The upside to NGM getting hurt is that, since she's in a fair bit of pain and will very likely require surgery soon, she couldn't be left alone as she normally would have so NM is up there - a 9 hour drive away - taking care of her for the time being. Who knows how long NM will have to be up there? In the meantime, I can't help but feel a certain freedom in knowing I can safely venture out without fear of running into NM anywhere. SO nice!

Also heard from aunt N that apparently NHS and BIL and their kids had to leave the wedding early on because my nephew threw up. As aunt N was saying goodbye, NHS made a comment to the effect of, "Oh, dn's not sick. He does this all the time for attention." !!!!! Now, supposing that what NHS said is true, wouldn't that signal to you that something is clearly wrong with your child? I know if it were me, I'd be taking ds to the doctor ASAP and if they didn't find anything, he'd be booked with a child psychologist the next day. Kids don't just make themselves throw up for attention unless something is very wrong. But, of course, in true N style, NHS and BIL look at dn with contempt instead of concern. Where they should be looking at him lovingly, they instead roll their eyes. Obviously, I see the same pattern I lived being played out all over again with dn clearly having been placed into the role of the family scapegoat. I so wish there was something I could do but I see nothing, no options. I don't even know their phone number or email addresses. NBIL changes jobs so often, who knows where he works anymore?
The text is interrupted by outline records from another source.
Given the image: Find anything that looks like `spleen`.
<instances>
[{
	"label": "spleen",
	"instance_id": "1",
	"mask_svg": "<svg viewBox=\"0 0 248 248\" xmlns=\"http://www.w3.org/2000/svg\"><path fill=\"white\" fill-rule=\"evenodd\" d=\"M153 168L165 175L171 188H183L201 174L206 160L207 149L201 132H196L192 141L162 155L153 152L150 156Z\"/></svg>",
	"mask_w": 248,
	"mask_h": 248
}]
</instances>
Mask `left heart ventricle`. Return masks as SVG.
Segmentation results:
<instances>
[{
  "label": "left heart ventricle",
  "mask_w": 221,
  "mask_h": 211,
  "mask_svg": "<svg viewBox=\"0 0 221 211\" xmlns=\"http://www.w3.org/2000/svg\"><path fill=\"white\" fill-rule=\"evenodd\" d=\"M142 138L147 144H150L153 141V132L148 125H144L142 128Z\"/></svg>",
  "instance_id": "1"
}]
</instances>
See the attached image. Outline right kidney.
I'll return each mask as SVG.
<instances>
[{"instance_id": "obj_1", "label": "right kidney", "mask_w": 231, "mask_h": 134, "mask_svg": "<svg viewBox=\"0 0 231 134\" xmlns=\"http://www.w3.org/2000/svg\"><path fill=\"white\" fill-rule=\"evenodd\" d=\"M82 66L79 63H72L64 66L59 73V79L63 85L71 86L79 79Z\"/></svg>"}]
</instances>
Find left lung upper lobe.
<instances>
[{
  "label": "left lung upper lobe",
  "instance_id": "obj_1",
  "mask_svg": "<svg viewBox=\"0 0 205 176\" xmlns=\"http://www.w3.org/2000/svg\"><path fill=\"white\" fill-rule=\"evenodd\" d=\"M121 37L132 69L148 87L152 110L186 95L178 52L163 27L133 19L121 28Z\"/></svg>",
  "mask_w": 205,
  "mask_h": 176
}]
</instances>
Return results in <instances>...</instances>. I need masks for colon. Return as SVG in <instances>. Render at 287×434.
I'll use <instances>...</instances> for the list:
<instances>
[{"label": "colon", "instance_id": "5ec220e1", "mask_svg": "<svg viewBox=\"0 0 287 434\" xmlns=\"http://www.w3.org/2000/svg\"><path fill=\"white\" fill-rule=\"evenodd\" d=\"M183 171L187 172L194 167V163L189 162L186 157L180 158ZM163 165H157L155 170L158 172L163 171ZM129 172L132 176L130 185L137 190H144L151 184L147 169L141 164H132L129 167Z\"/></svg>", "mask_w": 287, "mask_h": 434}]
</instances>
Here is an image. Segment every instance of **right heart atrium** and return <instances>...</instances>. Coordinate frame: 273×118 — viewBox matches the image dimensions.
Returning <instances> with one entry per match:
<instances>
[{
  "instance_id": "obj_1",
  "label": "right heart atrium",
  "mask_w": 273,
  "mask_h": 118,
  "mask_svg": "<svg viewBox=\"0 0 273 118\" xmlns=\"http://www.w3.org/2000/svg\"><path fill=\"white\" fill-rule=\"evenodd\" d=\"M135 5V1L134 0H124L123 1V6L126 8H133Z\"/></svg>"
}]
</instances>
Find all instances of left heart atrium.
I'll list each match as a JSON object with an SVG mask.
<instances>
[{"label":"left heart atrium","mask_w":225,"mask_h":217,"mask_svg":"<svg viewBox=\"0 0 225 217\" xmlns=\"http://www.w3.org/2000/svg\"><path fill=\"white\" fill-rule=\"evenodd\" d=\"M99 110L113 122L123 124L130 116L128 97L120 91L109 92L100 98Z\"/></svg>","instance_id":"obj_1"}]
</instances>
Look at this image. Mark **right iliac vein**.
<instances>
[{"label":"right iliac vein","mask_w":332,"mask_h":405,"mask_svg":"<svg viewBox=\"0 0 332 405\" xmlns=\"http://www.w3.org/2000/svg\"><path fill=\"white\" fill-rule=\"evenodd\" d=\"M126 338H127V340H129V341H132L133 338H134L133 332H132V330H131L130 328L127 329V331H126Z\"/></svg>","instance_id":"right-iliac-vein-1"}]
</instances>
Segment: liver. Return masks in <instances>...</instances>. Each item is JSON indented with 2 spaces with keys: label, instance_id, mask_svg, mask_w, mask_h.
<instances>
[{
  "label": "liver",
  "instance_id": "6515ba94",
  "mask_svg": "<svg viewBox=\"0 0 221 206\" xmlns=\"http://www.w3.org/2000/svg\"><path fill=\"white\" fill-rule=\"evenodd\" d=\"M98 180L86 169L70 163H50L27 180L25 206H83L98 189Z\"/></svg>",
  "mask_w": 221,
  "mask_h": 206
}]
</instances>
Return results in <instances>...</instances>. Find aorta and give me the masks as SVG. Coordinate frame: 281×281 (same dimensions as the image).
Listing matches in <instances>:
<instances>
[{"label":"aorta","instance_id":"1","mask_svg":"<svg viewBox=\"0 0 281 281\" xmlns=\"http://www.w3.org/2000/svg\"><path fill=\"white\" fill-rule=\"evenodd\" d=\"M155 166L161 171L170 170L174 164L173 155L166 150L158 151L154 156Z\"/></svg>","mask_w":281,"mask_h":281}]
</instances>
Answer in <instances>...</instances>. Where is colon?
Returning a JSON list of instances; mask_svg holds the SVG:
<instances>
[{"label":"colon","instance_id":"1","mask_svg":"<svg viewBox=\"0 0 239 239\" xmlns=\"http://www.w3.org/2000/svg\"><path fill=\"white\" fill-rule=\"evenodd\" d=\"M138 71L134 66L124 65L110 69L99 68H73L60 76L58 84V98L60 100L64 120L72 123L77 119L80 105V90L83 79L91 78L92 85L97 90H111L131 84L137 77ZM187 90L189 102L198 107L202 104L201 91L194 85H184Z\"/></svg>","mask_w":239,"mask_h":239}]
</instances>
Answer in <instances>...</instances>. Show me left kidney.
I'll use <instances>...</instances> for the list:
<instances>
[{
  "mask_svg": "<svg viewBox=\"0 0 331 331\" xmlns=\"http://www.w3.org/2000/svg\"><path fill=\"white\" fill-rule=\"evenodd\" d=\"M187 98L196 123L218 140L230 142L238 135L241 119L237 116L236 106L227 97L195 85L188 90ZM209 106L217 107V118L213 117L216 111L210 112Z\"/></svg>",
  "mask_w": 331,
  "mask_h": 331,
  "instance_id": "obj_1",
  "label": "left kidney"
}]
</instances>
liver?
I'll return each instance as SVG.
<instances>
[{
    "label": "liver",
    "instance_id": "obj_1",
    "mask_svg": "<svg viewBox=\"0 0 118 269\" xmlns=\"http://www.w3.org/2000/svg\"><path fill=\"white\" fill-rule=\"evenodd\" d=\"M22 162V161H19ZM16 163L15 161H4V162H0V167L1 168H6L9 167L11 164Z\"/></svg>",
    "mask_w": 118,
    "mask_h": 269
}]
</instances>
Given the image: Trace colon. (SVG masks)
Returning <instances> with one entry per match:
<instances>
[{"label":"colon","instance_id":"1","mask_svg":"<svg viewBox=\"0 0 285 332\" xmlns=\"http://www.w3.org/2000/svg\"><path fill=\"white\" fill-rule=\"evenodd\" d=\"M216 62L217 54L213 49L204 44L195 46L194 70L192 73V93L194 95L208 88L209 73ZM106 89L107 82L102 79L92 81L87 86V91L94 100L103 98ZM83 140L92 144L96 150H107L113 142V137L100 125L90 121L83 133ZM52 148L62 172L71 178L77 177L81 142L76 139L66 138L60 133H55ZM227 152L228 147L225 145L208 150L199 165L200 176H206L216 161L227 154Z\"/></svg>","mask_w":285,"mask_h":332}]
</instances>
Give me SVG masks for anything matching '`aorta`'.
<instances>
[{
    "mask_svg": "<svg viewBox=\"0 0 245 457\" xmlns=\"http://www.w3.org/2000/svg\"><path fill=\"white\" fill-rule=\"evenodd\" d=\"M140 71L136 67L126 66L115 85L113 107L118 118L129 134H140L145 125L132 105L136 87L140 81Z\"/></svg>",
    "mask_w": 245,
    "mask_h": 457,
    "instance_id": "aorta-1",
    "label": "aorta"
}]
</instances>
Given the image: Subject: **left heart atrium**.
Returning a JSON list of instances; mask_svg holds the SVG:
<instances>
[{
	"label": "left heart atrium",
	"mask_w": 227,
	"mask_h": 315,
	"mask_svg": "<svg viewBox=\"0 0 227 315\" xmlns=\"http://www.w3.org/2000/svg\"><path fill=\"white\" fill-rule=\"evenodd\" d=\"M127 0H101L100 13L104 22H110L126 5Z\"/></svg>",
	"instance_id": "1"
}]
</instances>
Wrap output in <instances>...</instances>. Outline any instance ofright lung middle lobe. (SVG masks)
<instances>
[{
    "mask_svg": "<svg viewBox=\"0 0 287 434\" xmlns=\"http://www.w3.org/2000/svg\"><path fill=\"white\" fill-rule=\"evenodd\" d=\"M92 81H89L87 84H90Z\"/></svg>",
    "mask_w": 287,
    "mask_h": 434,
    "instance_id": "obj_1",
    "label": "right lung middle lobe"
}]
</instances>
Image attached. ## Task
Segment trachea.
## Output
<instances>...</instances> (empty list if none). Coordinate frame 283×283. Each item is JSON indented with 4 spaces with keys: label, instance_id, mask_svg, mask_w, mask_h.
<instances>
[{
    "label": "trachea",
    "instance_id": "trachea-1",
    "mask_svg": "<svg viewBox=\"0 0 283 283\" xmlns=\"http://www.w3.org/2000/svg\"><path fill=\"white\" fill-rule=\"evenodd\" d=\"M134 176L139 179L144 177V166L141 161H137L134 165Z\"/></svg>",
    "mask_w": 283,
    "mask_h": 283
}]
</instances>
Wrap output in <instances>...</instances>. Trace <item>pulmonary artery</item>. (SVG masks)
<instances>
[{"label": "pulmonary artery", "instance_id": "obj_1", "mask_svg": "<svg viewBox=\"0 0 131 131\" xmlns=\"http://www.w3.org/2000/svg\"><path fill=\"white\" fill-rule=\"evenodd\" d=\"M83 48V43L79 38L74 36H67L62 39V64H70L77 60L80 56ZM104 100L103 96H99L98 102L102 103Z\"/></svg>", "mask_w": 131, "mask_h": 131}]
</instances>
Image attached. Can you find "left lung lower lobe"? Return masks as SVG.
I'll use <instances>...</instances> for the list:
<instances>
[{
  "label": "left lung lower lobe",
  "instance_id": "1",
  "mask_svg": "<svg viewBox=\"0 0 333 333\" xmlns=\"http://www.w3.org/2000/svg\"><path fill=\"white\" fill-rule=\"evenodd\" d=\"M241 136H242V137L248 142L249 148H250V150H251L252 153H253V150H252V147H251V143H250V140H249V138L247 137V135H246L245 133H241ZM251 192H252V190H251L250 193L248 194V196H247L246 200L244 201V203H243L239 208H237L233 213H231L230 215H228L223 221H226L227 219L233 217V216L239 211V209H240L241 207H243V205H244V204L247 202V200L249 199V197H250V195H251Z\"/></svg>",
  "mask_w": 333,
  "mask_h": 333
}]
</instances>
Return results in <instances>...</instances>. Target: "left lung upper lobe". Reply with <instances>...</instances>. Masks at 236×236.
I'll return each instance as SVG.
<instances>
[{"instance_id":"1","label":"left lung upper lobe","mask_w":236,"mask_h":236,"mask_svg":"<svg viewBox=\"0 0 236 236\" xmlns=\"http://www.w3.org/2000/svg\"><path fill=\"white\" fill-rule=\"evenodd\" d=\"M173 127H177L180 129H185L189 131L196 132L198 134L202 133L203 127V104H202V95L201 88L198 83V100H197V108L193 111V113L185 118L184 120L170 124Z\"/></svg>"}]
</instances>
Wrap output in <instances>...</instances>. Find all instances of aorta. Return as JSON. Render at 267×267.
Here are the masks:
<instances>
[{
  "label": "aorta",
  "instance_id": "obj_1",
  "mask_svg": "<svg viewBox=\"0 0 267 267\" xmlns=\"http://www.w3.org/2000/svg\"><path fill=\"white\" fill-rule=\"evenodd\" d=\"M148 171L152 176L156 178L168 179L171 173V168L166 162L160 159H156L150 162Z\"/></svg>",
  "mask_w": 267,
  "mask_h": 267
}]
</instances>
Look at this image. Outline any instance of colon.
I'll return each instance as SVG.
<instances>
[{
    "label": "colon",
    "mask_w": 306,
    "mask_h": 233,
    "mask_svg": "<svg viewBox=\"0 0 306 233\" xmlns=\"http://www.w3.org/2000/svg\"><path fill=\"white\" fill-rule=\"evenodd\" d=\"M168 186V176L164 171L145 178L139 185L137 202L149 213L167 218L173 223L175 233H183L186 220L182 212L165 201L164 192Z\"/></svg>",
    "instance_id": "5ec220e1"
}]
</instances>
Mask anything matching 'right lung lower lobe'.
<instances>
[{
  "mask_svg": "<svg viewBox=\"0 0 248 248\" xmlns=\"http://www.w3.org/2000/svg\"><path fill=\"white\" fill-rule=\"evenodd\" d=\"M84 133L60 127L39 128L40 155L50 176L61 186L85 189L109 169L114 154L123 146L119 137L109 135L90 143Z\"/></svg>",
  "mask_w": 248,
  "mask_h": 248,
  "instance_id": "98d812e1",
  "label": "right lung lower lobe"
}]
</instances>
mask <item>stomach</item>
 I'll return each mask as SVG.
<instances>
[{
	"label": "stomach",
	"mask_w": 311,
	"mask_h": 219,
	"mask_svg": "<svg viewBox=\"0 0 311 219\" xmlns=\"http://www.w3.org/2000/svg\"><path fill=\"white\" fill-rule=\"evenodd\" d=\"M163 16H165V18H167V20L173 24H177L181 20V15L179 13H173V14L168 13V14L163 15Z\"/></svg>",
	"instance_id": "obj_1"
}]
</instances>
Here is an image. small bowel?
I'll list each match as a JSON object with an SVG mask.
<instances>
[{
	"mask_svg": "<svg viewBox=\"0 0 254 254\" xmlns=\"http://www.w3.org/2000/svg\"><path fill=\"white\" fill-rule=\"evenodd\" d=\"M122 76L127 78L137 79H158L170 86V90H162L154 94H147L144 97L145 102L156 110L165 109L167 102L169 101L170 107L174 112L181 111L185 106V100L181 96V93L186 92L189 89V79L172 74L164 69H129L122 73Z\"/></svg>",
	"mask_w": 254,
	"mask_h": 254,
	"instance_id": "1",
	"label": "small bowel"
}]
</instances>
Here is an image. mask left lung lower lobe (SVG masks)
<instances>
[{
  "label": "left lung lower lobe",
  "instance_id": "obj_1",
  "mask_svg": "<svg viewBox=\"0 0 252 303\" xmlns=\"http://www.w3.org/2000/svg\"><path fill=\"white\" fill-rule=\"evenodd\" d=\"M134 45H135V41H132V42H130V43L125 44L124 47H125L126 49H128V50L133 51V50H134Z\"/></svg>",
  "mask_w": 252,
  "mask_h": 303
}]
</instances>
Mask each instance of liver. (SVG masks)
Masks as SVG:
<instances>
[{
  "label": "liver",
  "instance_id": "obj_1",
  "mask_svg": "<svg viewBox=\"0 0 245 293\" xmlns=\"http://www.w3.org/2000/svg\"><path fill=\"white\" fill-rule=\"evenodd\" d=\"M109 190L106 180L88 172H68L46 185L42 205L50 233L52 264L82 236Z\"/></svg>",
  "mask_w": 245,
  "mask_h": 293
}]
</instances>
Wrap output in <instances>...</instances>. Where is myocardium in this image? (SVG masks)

And given that there are so many other, worse off children in need of help, I doubt Child Protective Services would give them the time of day anyhow. So sad.

1 comment:

  1. God, that's sad about your nephew -- that's an appalling reaction to a child throwing up.

    Re: the rest of your post, a couple of thoughts. It's great that you have your partner as a sounding-board. Someone who's out of the FOO system can bring a different perspective to the table and that's often very helpful.

    Re: your partner pointing out that they (the Ns) simply don't care enough about you to gossip behind your back. I sort of feel two ways about this: one, the Ns love to spin their yarn to whoever will listen, especially if they think they can pull off the "pity me" routine. So this makes it very believable that they would gossip about us at social gatherings.

    Also: it's our nightmare (well it is mine, or was) that our Ns will trash talk us to everyone we mutually know. And I know how convincing my Ns can be. And this makes me shudder. So if you're anything like me I think we're talking about a FEAR taking hold of yourself. Sometimes this can make it seem more real, or more likely to happen.

    But I think there's another thing going on here: we're so used to thinking about the N, we have no idea that they think of US very little, if at all. We just assume they do. So it seems incredible to us that they wouldn't.